■ **Exercise details**
Locate each line in the records that contains the word "across", and reproduce every such line in full.

■ **Extracted information**
= Beginning of Section =
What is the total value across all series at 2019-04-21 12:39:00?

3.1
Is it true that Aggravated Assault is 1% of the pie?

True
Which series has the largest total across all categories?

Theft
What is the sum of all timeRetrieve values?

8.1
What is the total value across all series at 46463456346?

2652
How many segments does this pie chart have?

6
= End of Section =
= Beginning of Section =
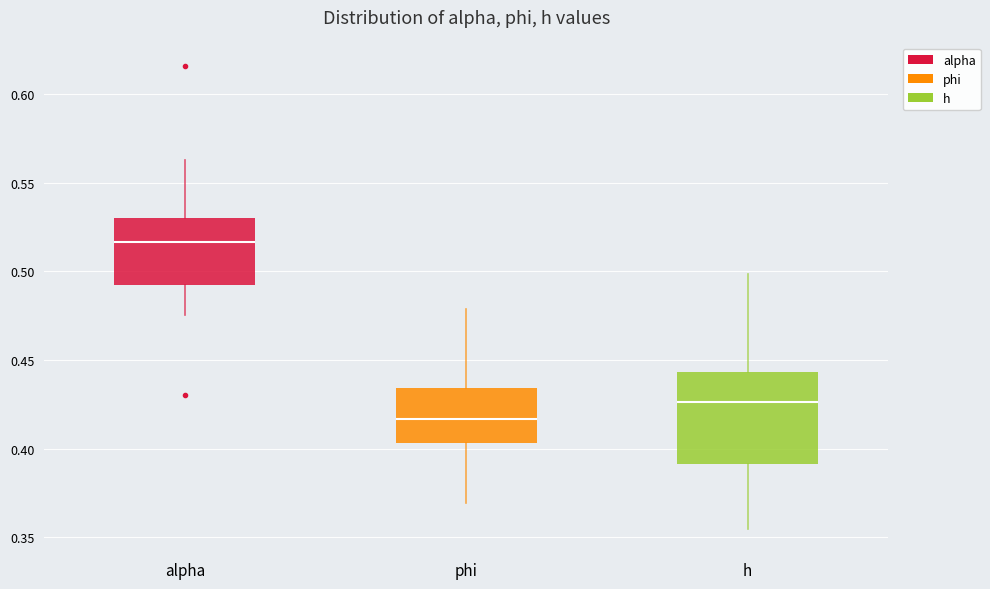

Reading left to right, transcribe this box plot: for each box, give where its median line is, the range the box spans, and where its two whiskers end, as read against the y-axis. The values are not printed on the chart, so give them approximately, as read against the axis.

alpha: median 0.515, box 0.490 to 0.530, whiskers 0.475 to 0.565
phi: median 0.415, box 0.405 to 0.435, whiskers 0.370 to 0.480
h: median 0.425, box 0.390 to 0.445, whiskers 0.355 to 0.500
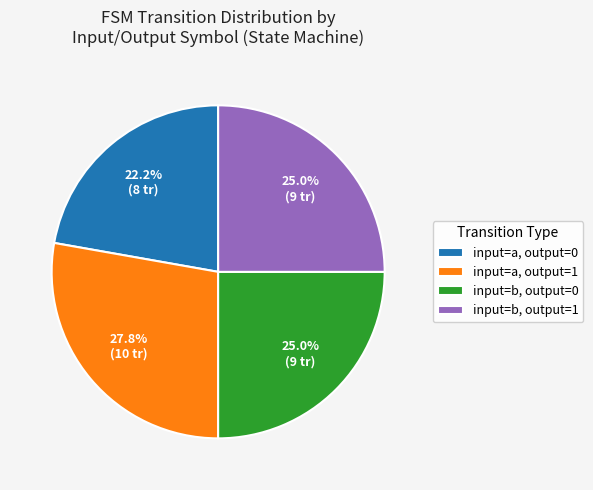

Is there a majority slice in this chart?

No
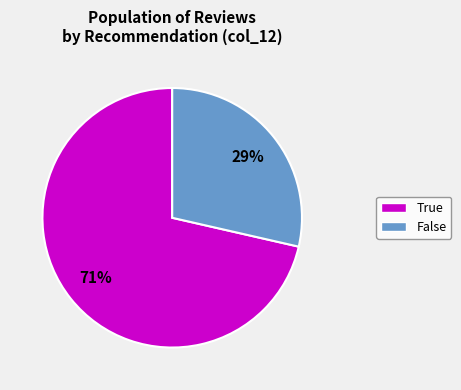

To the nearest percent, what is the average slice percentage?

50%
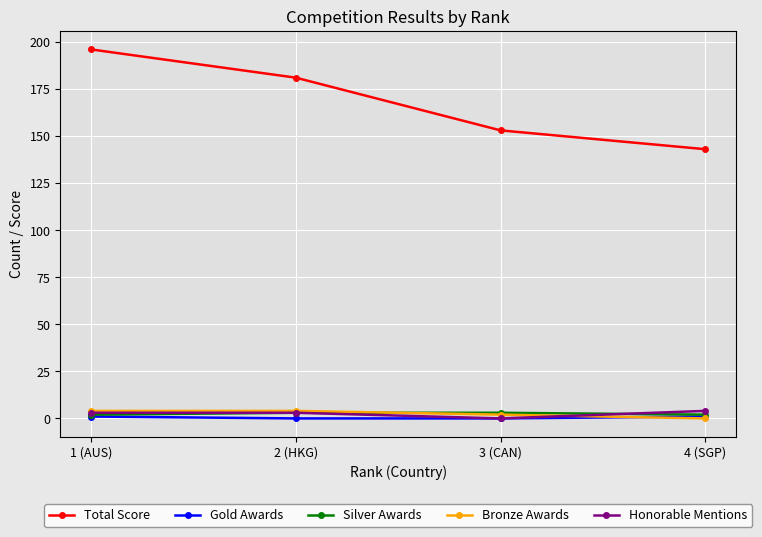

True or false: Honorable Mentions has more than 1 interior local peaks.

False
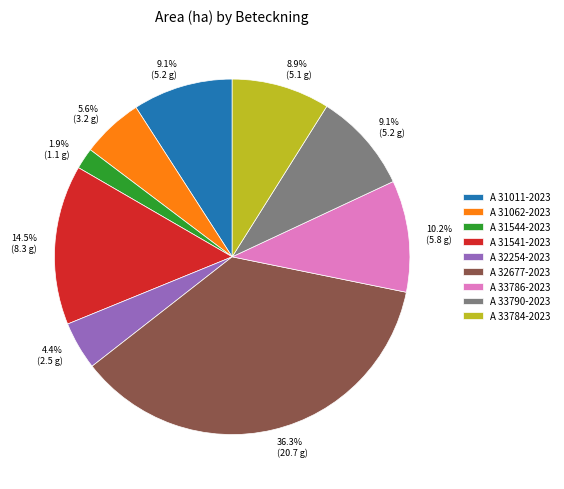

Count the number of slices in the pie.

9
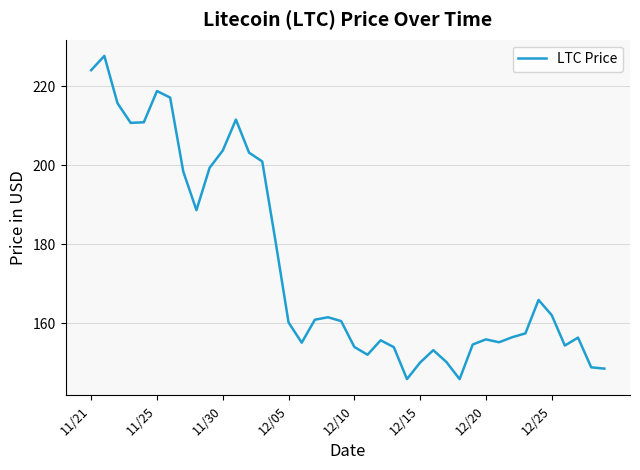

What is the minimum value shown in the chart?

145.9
= End of Section =
= Beginning of Section =
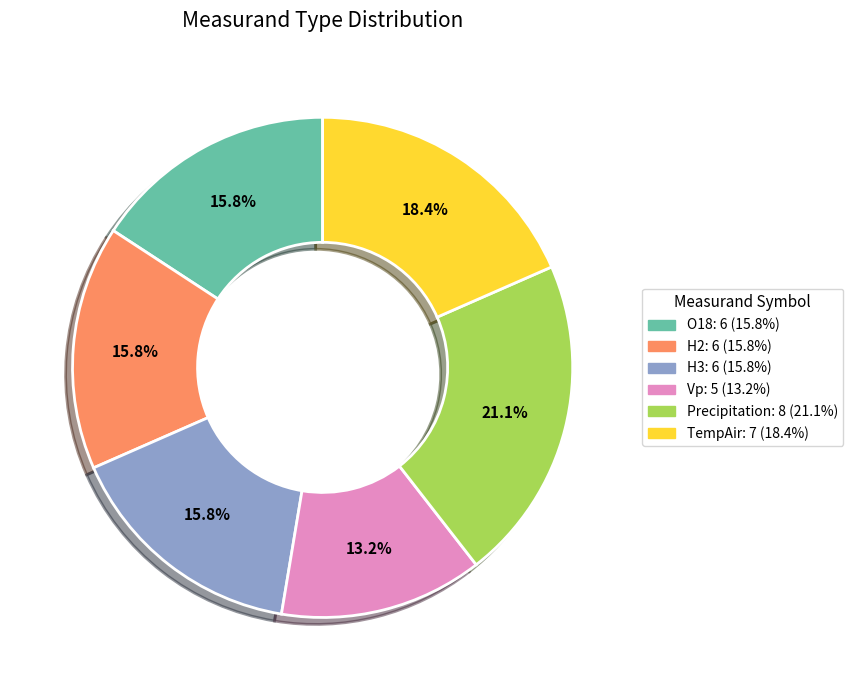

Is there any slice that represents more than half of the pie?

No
= End of Section =
■ **Task solution**
What is the total value across all series at 2019-04-21 12:39:00?
Which series has the largest total across all categories?
What is the total value across all series at 46463456346?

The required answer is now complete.